At age 63, Norris has earned what he calls "the Nobel Prize of inventing": the $500,000 annual Lemelson-MIT Prize, the largest single cash award for invention in the United States. Norris' prize is to be announced by the Massachusetts Institute of Technology on Monday and bestowed at a ceremony Friday in Portland, Ore.
'Interested in everything'
"I'm interested in everything," Norris, who subscribes to 35 magazines on topics scientific and otherwise, told The Associated Press in a recent interview.
But the Poway, Calif., resident and father of 11 children — ranging in age from 13 to 38 — says he's "not Thomas Edison."
"That guy used to work and not sleep.
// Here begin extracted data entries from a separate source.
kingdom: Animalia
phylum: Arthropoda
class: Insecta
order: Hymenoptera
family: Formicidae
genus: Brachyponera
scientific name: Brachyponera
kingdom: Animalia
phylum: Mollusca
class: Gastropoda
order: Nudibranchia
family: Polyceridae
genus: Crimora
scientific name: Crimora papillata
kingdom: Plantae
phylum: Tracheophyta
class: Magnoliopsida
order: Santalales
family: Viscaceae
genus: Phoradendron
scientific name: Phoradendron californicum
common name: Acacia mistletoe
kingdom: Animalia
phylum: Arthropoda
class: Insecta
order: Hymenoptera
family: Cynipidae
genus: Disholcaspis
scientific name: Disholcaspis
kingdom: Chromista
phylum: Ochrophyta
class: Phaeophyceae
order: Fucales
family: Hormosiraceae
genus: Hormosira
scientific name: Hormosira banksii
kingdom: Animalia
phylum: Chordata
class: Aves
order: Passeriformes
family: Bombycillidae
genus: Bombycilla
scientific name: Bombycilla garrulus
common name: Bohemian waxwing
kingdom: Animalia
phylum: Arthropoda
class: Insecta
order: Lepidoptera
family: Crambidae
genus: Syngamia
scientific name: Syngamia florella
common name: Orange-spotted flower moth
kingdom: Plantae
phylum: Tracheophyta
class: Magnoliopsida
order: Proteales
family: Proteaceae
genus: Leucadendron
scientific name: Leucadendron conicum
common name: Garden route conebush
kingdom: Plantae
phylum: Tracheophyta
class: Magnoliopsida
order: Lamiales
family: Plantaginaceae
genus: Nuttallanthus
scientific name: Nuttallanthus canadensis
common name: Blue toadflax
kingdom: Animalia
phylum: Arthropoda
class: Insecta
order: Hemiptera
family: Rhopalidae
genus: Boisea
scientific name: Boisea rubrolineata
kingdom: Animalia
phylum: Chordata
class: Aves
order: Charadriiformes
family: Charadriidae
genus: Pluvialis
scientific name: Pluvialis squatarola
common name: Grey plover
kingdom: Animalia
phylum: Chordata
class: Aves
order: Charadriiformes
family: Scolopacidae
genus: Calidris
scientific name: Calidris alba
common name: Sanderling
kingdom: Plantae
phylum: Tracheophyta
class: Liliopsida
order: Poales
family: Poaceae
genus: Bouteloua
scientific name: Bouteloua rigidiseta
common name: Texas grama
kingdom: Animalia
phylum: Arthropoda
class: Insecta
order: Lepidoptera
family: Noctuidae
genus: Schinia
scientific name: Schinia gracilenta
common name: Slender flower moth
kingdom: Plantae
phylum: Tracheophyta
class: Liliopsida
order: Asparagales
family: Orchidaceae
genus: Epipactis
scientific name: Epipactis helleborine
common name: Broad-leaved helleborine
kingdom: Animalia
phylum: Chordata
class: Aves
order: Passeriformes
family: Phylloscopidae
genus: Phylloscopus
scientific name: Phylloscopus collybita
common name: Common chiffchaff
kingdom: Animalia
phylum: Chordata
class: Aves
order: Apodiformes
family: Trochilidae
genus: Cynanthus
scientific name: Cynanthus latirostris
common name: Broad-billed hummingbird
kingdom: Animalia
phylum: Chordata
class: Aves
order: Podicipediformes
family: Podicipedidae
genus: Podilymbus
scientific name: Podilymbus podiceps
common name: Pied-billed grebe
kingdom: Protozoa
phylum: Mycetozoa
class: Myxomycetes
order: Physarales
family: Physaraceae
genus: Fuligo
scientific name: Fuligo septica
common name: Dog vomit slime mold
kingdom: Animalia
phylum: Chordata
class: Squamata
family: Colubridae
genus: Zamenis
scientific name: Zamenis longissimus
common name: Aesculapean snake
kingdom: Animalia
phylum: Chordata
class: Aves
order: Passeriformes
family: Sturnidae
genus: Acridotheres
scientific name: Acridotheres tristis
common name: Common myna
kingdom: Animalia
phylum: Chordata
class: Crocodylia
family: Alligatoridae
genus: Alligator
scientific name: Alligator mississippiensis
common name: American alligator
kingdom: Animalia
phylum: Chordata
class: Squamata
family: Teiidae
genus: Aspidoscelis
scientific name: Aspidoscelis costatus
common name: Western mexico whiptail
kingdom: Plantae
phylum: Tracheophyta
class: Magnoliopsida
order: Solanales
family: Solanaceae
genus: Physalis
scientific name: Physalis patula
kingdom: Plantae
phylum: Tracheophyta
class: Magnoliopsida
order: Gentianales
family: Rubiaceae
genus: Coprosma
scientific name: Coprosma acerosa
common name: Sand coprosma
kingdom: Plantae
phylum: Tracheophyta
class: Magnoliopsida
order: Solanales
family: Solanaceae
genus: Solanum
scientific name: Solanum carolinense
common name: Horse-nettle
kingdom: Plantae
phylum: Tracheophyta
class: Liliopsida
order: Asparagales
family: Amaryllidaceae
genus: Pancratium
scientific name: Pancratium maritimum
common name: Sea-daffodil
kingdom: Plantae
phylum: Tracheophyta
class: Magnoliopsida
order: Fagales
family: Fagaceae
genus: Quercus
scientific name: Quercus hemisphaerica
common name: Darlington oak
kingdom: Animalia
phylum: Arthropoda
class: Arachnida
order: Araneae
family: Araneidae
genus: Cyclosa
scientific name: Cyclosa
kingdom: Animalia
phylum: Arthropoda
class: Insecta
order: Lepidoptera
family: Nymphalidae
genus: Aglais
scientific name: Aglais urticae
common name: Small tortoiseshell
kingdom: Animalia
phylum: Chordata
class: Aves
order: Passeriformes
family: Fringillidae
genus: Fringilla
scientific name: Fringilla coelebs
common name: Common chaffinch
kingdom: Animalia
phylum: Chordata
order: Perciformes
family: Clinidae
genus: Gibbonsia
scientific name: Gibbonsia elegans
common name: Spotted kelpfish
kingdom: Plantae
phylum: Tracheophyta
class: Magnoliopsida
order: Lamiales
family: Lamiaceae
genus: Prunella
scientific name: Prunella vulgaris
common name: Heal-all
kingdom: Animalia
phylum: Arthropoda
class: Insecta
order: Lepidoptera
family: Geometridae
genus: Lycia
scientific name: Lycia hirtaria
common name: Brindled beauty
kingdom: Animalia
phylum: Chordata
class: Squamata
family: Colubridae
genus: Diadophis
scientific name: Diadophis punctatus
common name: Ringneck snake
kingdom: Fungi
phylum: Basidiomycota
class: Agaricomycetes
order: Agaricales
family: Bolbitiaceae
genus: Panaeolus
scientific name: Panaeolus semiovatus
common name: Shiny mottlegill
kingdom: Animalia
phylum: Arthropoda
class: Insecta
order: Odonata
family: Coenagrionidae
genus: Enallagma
I'm the laziest inventor you ever met," he said. "My inventing is in my head — I don't have to be in the lab working and sweating."
Current areas of interest include hydrogen-powered automobiles and — lest he be accused of setting his sights too low — understanding gravity.
"It's embarrassing that we're in the 21st century and we don't even know what makes gravity work," he said. "I'm getting older and thinking maybe I should tackle more than the mundane. I may fail, but at least I will have tried."
How to focus sound
His sound-focusing invention, known as HyperSonic Sound, starts by generating ultrasonic — above the range of human hearing — sound waves, which can be focused in a tight beam rather than spreading out in all directions.
As these high-frequency sound waves pass through the air, they generate lower-frequency sounds that people can hear. By stepping into the "beam," a person can hear sound that someone standing a foot or more away can't detect.
"It's going to quiet everything down," Norris said. "If you don't want to be bothered by it, you step to one side and you don't hear it."
San Diego-based American Technology Corp., which Norris founded in 1980, is working on commercial applications with automobile companies, supermarket chains, museums, airports and the Department of Defense.
In cars, the technology could allow parents to listen to their favorite music in the front seats while kids in back choose their own. An airport terminal message could be beamed only to travelers in a specific area while not disturbing everyone else. A supermarket promoting a sale on cereal could project a sales pitch to shoppers in the cereal aisle.
Building the AirScooter
Norris, a licensed pilot, began working on his AirScooter helicopter project out of frustration with ultralight airplanes. Although these small, low-flying aircraft generally don't require a regular pilots' licenses, Norris says they are risky and still require too much training.
He hired engineers to help create an ultralight helicopter weighing less than 300 pounds (135 kilograms) with counter-rotating blades that neutralize the gyroscopic effect that necessitates tail rotors in conventional copters.
Norris says a novice with little or no flying experience can learn to fly in an hour or so. He expects his single-passenger, ultralight helicopter will become commercially available sometime before year's end for $47,000 apiece.
A foundation for inventors
The Lemelson-MIT Program was established in 1994 by Jerome Lemelson, who died in 1997, to raise the stature of inventors and to inspire invention and innovation among young people.
Norris plans to use his Lemelson-MIT prize to establish a foundation to help struggling independent inventors.
"I spent much of my life dying for somebody to help me even file for a patent or make a prototype," he said. "I understand that."